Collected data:
/---

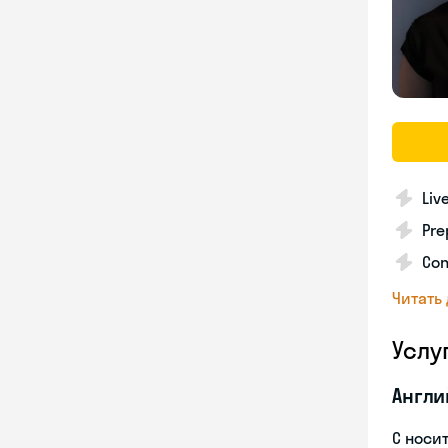
Liv
Pre
Con
Читать
Услу
Англи
С носи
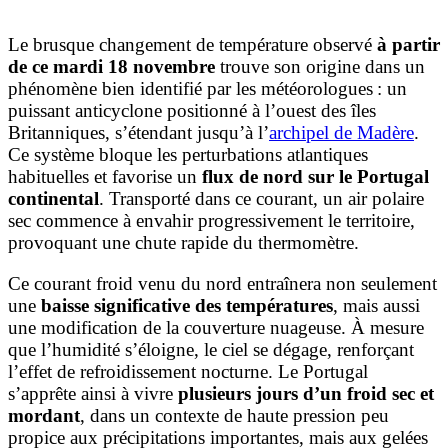
Le brusque changement de température observé
à partir
de ce mardi 18 novembre
trouve son origine dans un
phénomène bien identifié par les météorologues : un
puissant anticyclone positionné à l’ouest des îles
Britanniques, s’étendant jusqu’à l’
archipel de Madère
.
Ce système bloque les perturbations atlantiques
habituelles et favorise un
flux de nord sur le Portugal
continental
. Transporté dans ce courant, un air polaire
sec commence à envahir progressivement le territoire,
provoquant une chute rapide du thermomètre.
Ce courant froid venu du nord entraînera non seulement
une
baisse significative des températures
, mais aussi
une modification de la couverture nuageuse. À mesure
que l’humidité s’éloigne, le ciel se dégage, renforçant
l’effet de refroidissement nocturne. Le Portugal
s’apprête ainsi à vivre
plusieurs jours d’un froid sec et
mordant
, dans un contexte de haute pression peu
propice aux précipitations importantes, mais aux gelées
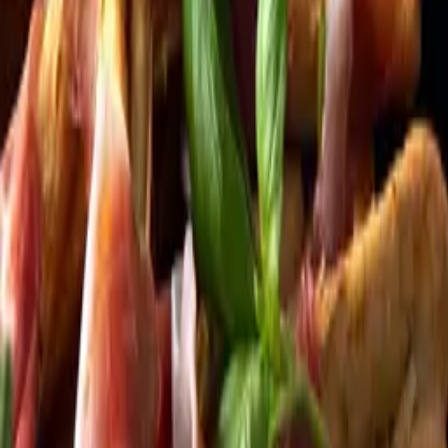
Kundservice
Meny
Nytt
Vin
Öl
Sprit
Cider & Blanddryck
Alkoholfritt
Hållbarhet
Dryck & Mat
Alkohol & hälsa
Stäng meny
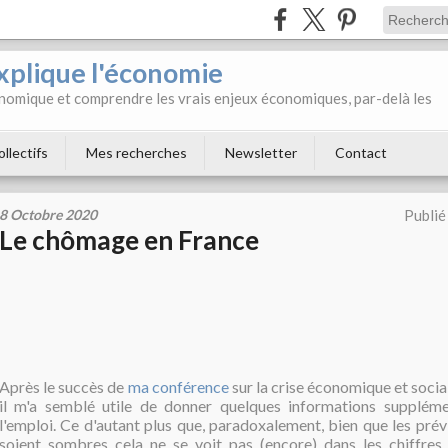
xplique l'économie
onomique et comprendre les vrais enjeux économiques, par-delà les
ollectifs
Mes recherches
Newsletter
Contact
8 Octobre 2020
Publié
Le chômage en France
Après le succès de
ma conférence
sur la crise économique et social
il m'a semblé utile de donner quelques informations suppléme
l'emploi. Ce d'autant plus que, paradoxalement, bien que les pré
soient sombres cela ne se voit pas (encore) dans les chiffre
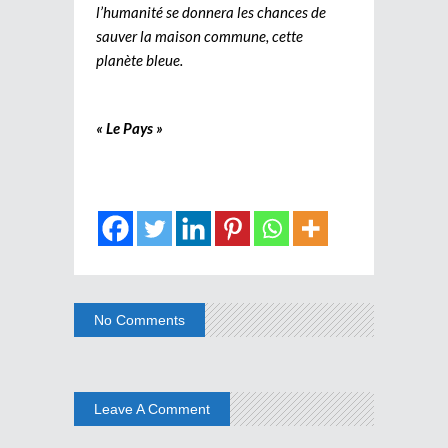
l’humanité se donnera les chances de
sauver la maison commune, cette
planète bleue.
« Le Pays »
No Comments
Leave A Comment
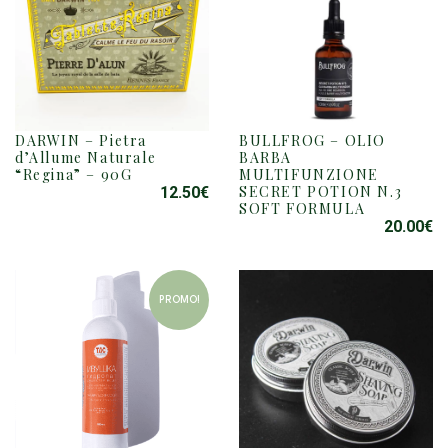
DARWIN – Pietra
BULLFROG – OLIO
d’Allume Naturale
BARBA
“Regina” – 90G
MULTIFUNZIONE
SECRET POTION N.3
12.50
€
SOFT FORMULA
20.00
€
PROMO!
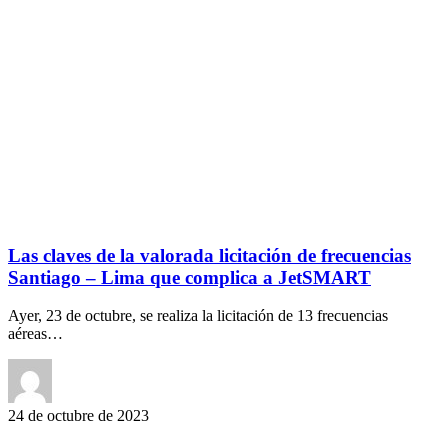
Las claves de la valorada licitación de frecuencias
Santiago – Lima que complica a JetSMART
Ayer, 23 de octubre, se realiza la licitación de 13 frecuencias
aéreas…
24 de octubre de 2023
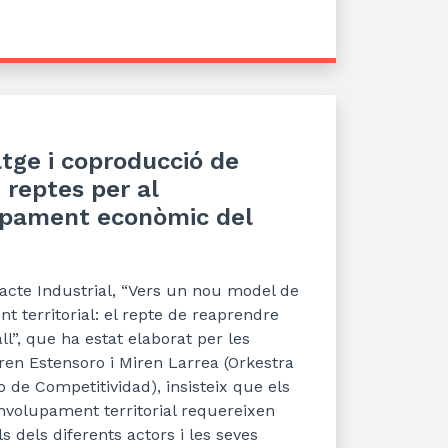
tge i coproducció de
, reptes per al
pament econòmic del
Pacte Industrial, “Vers un nou model de
 territorial: el repte de reaprendre
l”, que ha estat elaborat per les
en Estensoro i Miren Larrea (Orkestra
o de Competitividad), insisteix que els
nvolupament territorial requereixen
ls dels diferents actors i les seves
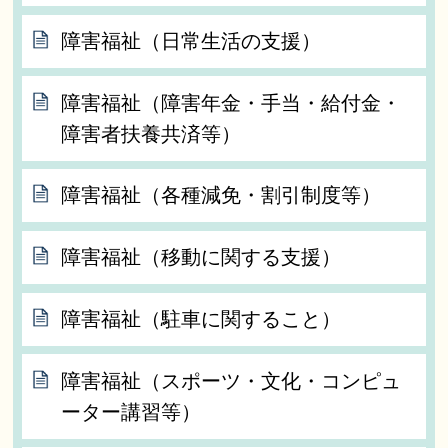
障害福祉（日常生活の支援）
障害福祉（障害年金・手当・給付金・
障害者扶養共済等）
障害福祉（各種減免・割引制度等）
障害福祉（移動に関する支援）
障害福祉（駐車に関すること）
障害福祉（スポーツ・文化・コンピュ
ーター講習等）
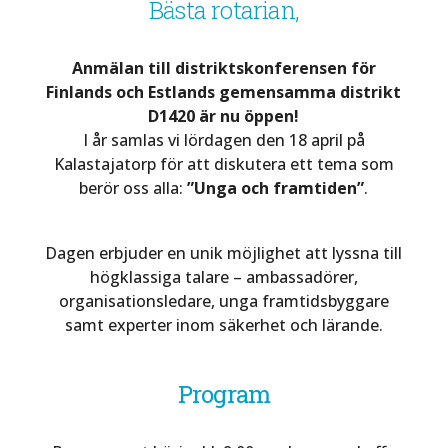
Bästa rotarian,
Anmälan till distriktskonferensen för
Finlands och Estlands gemensamma distrikt
D1420 är nu öppen!
I år samlas vi lördagen den 18 april på
Kalastajatorp för att diskutera ett tema som
berör oss alla:
”Unga och framtiden”
.
Dagen erbjuder en unik möjlighet att lyssna till
högklassiga talare – ambassadörer,
organisationsledare, unga framtidsbyggare
samt experter inom säkerhet och lärande.
Program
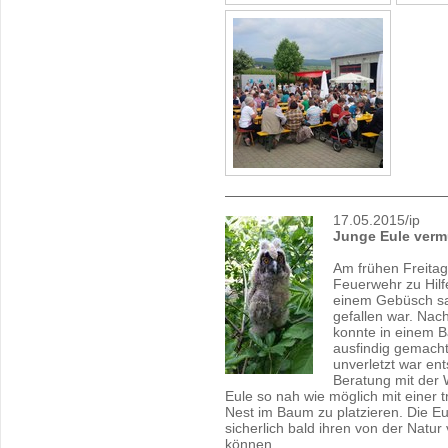
17.05.2015/ip
Junge Eule vermu
Am frühen Freitag
Feuerwehr zu Hilfe
einem Gebüsch sa
gefallen war. Nac
konnte in einem 
ausfindig gemacht
unverletzt war en
Beratung mit der W
Eule so nah wie möglich mit einer
Nest im Baum zu platzieren. Die Eu
sicherlich bald ihren von der Nat
können.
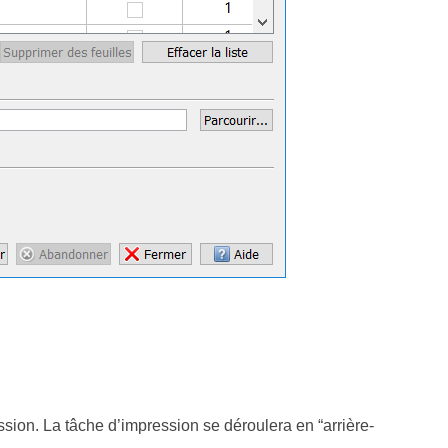
ession. La tâche d’impression se déroulera en “arrière-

\---

Required action:
For the records above, state how many lines include "障害福祉", giving no more than the number.

Completed exercise:
6